### What is being asked:
Can you find every line in the entries below that contains the string "septembre" and copy each of those lines out in full? Case counts.

### Excerpted data:
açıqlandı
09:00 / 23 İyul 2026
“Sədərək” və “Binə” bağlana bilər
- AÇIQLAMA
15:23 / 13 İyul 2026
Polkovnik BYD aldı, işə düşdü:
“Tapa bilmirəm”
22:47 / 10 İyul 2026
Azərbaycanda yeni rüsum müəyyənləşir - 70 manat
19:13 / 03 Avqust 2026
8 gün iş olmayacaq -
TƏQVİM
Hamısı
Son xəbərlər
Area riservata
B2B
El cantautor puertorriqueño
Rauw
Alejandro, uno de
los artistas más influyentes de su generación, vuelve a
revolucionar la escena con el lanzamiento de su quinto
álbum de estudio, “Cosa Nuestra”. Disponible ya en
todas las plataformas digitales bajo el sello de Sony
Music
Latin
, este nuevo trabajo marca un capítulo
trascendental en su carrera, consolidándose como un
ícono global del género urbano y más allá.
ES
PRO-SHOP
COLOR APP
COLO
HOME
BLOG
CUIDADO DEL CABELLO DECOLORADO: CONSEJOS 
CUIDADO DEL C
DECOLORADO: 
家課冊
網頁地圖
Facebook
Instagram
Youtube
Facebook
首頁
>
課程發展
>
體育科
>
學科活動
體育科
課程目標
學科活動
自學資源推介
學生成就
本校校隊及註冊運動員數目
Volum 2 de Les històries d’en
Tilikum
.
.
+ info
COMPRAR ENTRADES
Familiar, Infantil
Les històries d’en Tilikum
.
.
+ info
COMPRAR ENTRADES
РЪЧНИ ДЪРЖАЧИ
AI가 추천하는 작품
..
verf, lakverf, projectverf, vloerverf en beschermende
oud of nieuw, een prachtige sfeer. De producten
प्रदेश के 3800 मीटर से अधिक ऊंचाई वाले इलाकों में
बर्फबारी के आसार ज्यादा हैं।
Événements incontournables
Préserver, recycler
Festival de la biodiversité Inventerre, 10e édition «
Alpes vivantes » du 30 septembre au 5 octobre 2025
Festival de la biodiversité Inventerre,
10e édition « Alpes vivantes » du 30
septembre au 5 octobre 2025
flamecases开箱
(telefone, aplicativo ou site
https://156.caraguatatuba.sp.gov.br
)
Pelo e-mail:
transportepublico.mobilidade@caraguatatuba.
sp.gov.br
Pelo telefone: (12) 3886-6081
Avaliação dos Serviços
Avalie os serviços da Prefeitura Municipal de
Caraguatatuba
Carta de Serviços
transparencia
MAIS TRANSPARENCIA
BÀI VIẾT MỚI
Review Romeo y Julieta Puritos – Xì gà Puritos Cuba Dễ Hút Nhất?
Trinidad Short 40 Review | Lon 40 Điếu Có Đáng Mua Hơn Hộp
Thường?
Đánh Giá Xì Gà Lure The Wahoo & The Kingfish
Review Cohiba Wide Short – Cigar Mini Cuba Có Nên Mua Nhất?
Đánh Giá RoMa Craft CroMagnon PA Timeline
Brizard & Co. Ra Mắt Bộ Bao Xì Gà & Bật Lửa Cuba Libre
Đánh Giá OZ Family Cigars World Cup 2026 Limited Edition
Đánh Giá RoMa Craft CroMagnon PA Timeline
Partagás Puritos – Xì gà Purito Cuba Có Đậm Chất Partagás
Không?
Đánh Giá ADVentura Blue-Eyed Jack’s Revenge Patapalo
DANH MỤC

### Expected output:
Alpes vivantes » du 30 septembre au 5 octobre 2025
septembre au 5 octobre 2025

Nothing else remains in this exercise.